◆ The exercise
Rewrite the lines below, changing each "collectors" to "collected by" and leaving everything else untouched.

◆ Dataset rows
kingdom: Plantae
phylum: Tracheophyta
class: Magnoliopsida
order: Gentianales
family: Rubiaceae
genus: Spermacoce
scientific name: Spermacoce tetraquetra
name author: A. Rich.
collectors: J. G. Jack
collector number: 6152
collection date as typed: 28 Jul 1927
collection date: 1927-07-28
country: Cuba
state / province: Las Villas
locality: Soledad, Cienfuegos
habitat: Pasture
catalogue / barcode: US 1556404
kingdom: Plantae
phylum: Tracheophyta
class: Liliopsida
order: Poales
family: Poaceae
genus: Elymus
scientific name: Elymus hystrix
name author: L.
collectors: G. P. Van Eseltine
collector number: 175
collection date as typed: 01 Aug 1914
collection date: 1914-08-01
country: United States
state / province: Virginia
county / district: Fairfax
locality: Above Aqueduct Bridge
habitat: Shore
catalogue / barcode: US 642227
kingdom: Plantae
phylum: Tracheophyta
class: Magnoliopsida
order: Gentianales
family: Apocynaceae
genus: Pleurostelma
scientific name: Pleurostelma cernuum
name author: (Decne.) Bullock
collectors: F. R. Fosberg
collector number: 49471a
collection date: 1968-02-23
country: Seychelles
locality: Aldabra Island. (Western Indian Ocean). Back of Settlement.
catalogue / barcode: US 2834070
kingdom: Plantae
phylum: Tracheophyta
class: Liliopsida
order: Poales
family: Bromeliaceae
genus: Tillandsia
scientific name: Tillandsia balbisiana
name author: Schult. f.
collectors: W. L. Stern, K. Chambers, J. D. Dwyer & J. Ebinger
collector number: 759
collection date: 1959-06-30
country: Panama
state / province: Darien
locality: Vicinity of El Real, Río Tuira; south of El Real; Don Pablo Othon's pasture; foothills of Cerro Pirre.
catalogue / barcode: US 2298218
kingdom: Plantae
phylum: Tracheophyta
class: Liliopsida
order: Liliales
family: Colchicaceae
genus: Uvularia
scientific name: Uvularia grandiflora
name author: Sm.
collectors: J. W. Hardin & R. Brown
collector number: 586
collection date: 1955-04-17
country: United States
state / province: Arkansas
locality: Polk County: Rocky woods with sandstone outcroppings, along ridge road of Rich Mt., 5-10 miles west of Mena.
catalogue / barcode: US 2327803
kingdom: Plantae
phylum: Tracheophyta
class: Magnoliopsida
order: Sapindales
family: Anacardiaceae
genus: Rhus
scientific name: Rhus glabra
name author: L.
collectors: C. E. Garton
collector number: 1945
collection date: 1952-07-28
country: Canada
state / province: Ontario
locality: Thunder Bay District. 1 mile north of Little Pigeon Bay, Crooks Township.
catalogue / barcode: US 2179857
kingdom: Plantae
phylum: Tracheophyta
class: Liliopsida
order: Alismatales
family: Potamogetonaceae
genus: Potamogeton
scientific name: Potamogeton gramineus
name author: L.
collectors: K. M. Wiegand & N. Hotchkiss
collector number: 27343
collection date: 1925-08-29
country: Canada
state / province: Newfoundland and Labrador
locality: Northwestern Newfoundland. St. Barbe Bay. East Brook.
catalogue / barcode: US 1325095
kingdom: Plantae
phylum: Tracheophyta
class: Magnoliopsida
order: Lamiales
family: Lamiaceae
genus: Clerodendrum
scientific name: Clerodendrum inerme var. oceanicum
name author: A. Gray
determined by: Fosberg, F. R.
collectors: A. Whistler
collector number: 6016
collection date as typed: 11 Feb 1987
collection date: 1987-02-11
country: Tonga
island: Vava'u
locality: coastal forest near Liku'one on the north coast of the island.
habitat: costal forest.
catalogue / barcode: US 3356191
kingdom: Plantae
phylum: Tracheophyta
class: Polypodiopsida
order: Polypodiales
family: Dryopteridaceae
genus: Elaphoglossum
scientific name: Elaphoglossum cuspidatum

◆ The response
kingdom: Plantae
phylum: Tracheophyta
class: Magnoliopsida
order: Gentianales
family: Rubiaceae
genus: Spermacoce
scientific name: Spermacoce tetraquetra
name author: A. Rich.
collected by: J. G. Jack
collector number: 6152
collection date as typed: 28 Jul 1927
collection date: 1927-07-28
country: Cuba
state / province: Las Villas
locality: Soledad, Cienfuegos
habitat: Pasture
catalogue / barcode: US 1556404
kingdom: Plantae
phylum: Tracheophyta
class: Liliopsida
order: Poales
family: Poaceae
genus: Elymus
scientific name: Elymus hystrix
name author: L.
collected by: G. P. Van Eseltine
collector number: 175
collection date as typed: 01 Aug 1914
collection date: 1914-08-01
country: United States
state / province: Virginia
county / district: Fairfax
locality: Above Aqueduct Bridge
habitat: Shore
catalogue / barcode: US 642227
kingdom: Plantae
phylum: Tracheophyta
class: Magnoliopsida
order: Gentianales
family: Apocynaceae
genus: Pleurostelma
scientific name: Pleurostelma cernuum
name author: (Decne.) Bullock
collected by: F. R. Fosberg
collector number: 49471a
collection date: 1968-02-23
country: Seychelles
locality: Aldabra Island. (Western Indian Ocean). Back of Settlement.
catalogue / barcode: US 2834070
kingdom: Plantae
phylum: Tracheophyta
class: Liliopsida
order: Poales
family: Bromeliaceae
genus: Tillandsia
scientific name: Tillandsia balbisiana
name author: Schult. f.
collected by: W. L. Stern, K. Chambers, J. D. Dwyer & J. Ebinger
collector number: 759
collection date: 1959-06-30
country: Panama
state / province: Darien
locality: Vicinity of El Real, Río Tuira; south of El Real; Don Pablo Othon's pasture; foothills of Cerro Pirre.
catalogue / barcode: US 2298218
kingdom: Plantae
phylum: Tracheophyta
class: Liliopsida
order: Liliales
family: Colchicaceae
genus: Uvularia
scientific name: Uvularia grandiflora
name author: Sm.
collected by: J. W. Hardin & R. Brown
collector number: 586
collection date: 1955-04-17
country: United States
state / province: Arkansas
locality: Polk County: Rocky woods with sandstone outcroppings, along ridge road of Rich Mt., 5-10 miles west of Mena.
catalogue / barcode: US 2327803
kingdom: Plantae
phylum: Tracheophyta
class: Magnoliopsida
order: Sapindales
family: Anacardiaceae
genus: Rhus
scientific name: Rhus glabra
name author: L.
collected by: C. E. Garton
collector number: 1945
collection date: 1952-07-28
country: Canada
state / province: Ontario
locality: Thunder Bay District. 1 mile north of Little Pigeon Bay, Crooks Township.
catalogue / barcode: US 2179857
kingdom: Plantae
phylum: Tracheophyta
class: Liliopsida
order: Alismatales
family: Potamogetonaceae
genus: Potamogeton
scientific name: Potamogeton gramineus
name author: L.
collected by: K. M. Wiegand & N. Hotchkiss
collector number: 27343
collection date: 1925-08-29
country: Canada
state / province: Newfoundland and Labrador
locality: Northwestern Newfoundland. St. Barbe Bay. East Brook.
catalogue / barcode: US 1325095
kingdom: Plantae
phylum: Tracheophyta
class: Magnoliopsida
order: Lamiales
family: Lamiaceae
genus: Clerodendrum
scientific name: Clerodendrum inerme var. oceanicum
name author: A. Gray
determined by: Fosberg, F. R.
collected by: A. Whistler
collector number: 6016
collection date as typed: 11 Feb 1987
collection date: 1987-02-11
country: Tonga
island: Vava'u
locality: coastal forest near Liku'one on the north coast of the island.
habitat: costal forest.
catalogue / barcode: US 3356191
kingdom: Plantae
phylum: Tracheophyta
class: Polypodiopsida
order: Polypodiales
family: Dryopteridaceae
genus: Elaphoglossum
scientific name: Elaphoglossum cuspidatum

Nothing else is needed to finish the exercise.